» 取り組む課題:
**a)** 「抜粋」について、次の問いに答えてください。
(i) ランブイエ和平交渉が行なわれた期間はいつからいつまでか。
(ii) ランブイエに到着したオルブライトは、交渉を何日間延長させたか。
(iii) オルブライトが合意文書に付け加えた追加事項は何と呼ばれているか。
**b)** 記録のうち、文字列「filletArc」を含む行をすべて集めること。大文字と小文字は区別する。

» 抜粋:
オルブライトが付け加えた《マル秘》和平条件

 それにしてもタチに電話を入れた国務省高官とは一体、誰だったのだろうか。Bからその名を聞いて私は驚愕した。オルブライト国務長官の秘蔵っ子といわれる若手官僚だったからだ。同時にすべての疑問が氷解する思いだった。ランブイエ交渉以後、その男とタチが個人的に親しい関係にあることがアメリカのマスコミで報じられていた。それはタチが彼の依頼した仕事を見事にやり遂げたためだったのだ。

 オルブライトといえば、アメリカ政府内でも最大の対ユーゴ強硬派として知られている。今回の空爆が、“オルブライトの戦争”と一部で囁かれているのもそのためだ。ある連邦下院議員から聞いた話だが、彼女のセルビア人に対する敵愾心は異様なほどだったという。

 その子飼いの男がタチに虐殺の提造を依頼する。

 オルブライトが中心となりアメリカがミロシェビッチに仕掛けた罠の構図は、ラチャック虐殺が引き金となって開催されたランブイエ和乎交渉を検証すると、さらに明らかになっていく。

 結論から言おう。

 ランブイエ交渉とはコソボ和平のために開かれたものなどでは断じてなかった。ラチャック同様、セットアップだったのだ。ユーゴをズタズタに引き裂く空爆のための……。

 今年2月6日から23日まで行なわれたランブイエ和平交渉は、ユーゴ側が合意文書にサインすることを拒否したのが原因で決裂したと信じられてきた。当時のマスコミの報道を見ると、拒否の理由は、大方、NATO軍による平和実施部隊のコソボ進駐をミロシェビッチが嫌ったためとなっている。

 しかし、事実はまったく違う。ユーゴ側がサインを拒否したのは、合意文書が事実上、NATO軍によるユーゴ占領を意味するものだったからなのだ。

 詳しく説明しよう。

 当初、連絡調整グループが作り上げた草案は基本的にコソボの自治権に関するものだった。交渉はこれを叩き台にして進み、期限の20日にはユーゴ側は合意を受け入れるつもりでいた。が、最終日がきてもKLAのハシム・タチを含めたアルバニア代表団は合意文書への署名を拒否し続けた。

 そしてその日、それまで交渉に参加していなかったオルブライトがランブイエに到着する。彼女は即座に交渉を3日間延長させ、アルバニア側との折衝に入った。事態が急展開したのはその2日後である。オルブライトは合意文書に新たな事項を付け加えてきたのだ。それを一読したユーゴ代表団は愕然とした。

 ここにアネックスBと呼ばれる追加事項の問題の部分を要約して記す。

「NATO軍はユーゴ連邦全域を自由に制限を受けずに移動でき、いかなる場所、施設をも、その後方支援、訓練、作戦のために使用することができる。また、NATO軍の人員による犯罪行為はユーゴの法律で裁くことはできない」。

» 提供データ:
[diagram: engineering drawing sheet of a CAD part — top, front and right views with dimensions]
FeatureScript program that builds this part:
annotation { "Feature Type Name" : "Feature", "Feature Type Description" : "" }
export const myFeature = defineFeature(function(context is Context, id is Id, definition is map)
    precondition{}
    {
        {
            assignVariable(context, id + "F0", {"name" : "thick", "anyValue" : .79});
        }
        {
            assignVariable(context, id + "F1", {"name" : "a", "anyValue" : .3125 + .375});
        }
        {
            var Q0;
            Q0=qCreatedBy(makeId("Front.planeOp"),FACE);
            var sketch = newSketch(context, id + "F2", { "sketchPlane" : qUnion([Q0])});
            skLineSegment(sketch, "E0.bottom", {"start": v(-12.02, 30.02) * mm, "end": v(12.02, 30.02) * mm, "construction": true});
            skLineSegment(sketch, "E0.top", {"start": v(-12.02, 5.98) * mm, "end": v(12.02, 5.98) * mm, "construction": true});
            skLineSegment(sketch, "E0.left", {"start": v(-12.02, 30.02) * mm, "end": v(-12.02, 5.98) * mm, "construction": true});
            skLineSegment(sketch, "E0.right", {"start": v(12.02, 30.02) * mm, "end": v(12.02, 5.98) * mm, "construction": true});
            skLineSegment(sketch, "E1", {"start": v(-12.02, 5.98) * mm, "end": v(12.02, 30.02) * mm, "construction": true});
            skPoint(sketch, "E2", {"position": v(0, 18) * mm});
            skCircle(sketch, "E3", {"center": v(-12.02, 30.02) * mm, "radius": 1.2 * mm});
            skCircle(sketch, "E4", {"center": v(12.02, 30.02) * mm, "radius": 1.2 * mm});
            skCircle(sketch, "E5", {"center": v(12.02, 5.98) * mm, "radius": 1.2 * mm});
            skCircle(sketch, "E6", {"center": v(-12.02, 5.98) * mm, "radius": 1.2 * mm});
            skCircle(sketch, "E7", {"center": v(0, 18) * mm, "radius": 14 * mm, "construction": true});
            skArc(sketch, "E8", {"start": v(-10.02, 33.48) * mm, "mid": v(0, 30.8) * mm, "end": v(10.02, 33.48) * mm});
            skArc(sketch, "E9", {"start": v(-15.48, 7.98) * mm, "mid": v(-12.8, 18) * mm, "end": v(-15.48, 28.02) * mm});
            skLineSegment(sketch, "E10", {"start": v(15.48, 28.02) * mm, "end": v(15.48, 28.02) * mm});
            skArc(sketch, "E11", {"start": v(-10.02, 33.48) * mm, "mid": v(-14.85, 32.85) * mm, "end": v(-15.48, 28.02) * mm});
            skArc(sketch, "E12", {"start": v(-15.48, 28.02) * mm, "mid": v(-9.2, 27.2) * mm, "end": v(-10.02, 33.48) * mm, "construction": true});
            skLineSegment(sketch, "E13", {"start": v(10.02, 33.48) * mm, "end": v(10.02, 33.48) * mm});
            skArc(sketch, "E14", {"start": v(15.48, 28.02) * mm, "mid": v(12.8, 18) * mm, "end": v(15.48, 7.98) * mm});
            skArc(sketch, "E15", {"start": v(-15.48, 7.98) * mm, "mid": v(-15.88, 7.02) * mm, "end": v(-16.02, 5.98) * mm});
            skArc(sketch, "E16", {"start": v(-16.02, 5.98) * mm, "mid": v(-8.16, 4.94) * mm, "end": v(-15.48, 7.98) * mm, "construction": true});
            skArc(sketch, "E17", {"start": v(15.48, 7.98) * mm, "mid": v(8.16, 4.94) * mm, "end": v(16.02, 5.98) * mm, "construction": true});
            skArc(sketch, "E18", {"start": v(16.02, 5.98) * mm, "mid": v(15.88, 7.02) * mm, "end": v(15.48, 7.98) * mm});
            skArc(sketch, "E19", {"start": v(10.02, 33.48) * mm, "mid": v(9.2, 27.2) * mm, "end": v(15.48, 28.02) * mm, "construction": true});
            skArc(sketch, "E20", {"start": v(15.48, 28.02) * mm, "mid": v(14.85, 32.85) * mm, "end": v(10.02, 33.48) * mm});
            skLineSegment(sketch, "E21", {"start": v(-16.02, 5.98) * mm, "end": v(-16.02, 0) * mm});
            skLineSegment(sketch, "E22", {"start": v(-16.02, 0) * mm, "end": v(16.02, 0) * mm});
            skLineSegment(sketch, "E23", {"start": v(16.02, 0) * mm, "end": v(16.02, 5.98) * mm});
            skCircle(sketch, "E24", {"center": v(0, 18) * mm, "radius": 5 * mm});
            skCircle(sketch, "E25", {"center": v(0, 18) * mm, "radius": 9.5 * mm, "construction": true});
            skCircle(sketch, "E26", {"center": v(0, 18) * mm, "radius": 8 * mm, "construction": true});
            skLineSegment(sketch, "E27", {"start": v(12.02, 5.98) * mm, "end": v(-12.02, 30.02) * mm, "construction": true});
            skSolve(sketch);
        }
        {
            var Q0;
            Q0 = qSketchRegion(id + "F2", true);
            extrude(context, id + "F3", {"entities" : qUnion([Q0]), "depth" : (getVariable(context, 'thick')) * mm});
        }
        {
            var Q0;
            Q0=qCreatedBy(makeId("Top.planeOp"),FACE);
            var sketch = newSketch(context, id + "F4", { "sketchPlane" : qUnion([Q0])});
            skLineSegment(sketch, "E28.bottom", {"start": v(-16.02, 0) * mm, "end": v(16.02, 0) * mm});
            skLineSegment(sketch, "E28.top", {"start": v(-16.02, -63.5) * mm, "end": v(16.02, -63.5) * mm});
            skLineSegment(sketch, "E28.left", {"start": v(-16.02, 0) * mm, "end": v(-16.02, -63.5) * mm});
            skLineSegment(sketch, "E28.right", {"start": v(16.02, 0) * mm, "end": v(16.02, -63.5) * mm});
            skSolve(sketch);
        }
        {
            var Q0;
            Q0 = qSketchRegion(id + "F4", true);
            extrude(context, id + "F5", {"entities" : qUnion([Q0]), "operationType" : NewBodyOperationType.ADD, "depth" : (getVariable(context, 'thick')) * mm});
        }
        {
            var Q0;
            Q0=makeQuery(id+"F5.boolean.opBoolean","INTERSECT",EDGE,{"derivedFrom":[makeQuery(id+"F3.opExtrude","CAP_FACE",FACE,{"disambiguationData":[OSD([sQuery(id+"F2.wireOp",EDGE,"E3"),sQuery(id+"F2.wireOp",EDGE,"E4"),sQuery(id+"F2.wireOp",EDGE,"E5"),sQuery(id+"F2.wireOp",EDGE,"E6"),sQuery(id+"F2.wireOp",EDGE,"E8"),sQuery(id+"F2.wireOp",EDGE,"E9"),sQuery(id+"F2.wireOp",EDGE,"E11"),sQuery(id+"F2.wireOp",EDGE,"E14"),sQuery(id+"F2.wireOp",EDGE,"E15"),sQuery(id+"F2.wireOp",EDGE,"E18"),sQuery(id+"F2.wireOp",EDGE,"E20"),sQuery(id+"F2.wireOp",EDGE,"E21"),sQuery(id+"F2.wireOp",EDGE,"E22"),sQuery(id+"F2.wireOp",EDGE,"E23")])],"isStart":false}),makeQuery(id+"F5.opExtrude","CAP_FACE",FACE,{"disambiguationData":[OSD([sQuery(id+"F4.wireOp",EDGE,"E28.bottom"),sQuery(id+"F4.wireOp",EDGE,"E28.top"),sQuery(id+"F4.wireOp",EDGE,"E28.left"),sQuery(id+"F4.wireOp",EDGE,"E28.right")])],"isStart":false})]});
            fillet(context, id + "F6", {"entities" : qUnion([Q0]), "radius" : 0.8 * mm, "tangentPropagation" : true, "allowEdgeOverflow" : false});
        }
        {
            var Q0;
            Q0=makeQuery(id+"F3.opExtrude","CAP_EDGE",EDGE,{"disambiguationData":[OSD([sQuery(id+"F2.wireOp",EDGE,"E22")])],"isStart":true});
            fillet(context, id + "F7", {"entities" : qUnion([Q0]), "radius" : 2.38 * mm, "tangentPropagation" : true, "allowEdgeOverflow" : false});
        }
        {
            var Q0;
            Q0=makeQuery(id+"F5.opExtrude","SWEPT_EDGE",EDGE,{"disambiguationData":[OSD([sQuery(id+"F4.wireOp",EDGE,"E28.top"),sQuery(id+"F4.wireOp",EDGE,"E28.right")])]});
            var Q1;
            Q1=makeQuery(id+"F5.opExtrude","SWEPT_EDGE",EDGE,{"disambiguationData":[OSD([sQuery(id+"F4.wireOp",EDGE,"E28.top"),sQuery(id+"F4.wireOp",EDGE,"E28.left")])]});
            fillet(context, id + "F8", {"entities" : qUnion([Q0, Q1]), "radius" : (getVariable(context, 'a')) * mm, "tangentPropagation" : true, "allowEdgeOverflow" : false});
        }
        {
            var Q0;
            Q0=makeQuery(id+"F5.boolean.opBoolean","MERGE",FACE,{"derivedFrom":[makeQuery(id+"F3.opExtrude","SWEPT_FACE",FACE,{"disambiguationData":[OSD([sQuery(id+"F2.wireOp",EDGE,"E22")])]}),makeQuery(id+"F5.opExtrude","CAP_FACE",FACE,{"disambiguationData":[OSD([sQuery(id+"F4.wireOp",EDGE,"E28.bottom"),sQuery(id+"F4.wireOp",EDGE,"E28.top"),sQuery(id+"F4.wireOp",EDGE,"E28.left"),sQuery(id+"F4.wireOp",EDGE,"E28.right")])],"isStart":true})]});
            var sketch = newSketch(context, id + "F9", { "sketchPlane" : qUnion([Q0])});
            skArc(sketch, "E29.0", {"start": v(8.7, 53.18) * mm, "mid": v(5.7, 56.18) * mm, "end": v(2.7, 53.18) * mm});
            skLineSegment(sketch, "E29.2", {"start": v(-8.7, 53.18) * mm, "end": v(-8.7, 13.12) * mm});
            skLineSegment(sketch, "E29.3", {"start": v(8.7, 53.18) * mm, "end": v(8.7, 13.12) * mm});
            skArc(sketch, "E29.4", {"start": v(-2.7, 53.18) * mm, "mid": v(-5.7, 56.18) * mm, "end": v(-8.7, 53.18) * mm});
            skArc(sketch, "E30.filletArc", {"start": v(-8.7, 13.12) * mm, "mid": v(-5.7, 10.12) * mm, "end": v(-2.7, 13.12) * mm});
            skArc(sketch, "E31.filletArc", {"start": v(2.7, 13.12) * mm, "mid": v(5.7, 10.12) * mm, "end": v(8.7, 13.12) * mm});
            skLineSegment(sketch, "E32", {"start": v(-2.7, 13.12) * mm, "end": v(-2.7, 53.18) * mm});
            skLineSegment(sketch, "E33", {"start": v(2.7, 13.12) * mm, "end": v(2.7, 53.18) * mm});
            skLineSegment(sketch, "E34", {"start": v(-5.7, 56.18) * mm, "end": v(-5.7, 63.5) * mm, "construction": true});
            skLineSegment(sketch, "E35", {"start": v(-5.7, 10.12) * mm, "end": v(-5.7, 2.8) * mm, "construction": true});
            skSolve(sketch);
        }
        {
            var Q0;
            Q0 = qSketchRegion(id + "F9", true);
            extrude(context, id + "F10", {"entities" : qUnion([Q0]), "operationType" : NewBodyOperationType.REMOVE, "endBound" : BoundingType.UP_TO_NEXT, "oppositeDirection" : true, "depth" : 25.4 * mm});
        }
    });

» 解答一覧:
**a)**
(i) 2月6日から23日まで
(ii) 3日間
(iii) アネックスB

**b)**
            skArc(sketch, "E30.filletArc", {"start": v(-8.7, 13.12) * mm, "mid": v(-5.7, 10.12) * mm, "end": v(-2.7, 13.12) * mm});
            skArc(sketch, "E31.filletArc", {"start": v(2.7, 13.12) * mm, "mid": v(5.7, 10.12) * mm, "end": v(8.7, 13.12) * mm});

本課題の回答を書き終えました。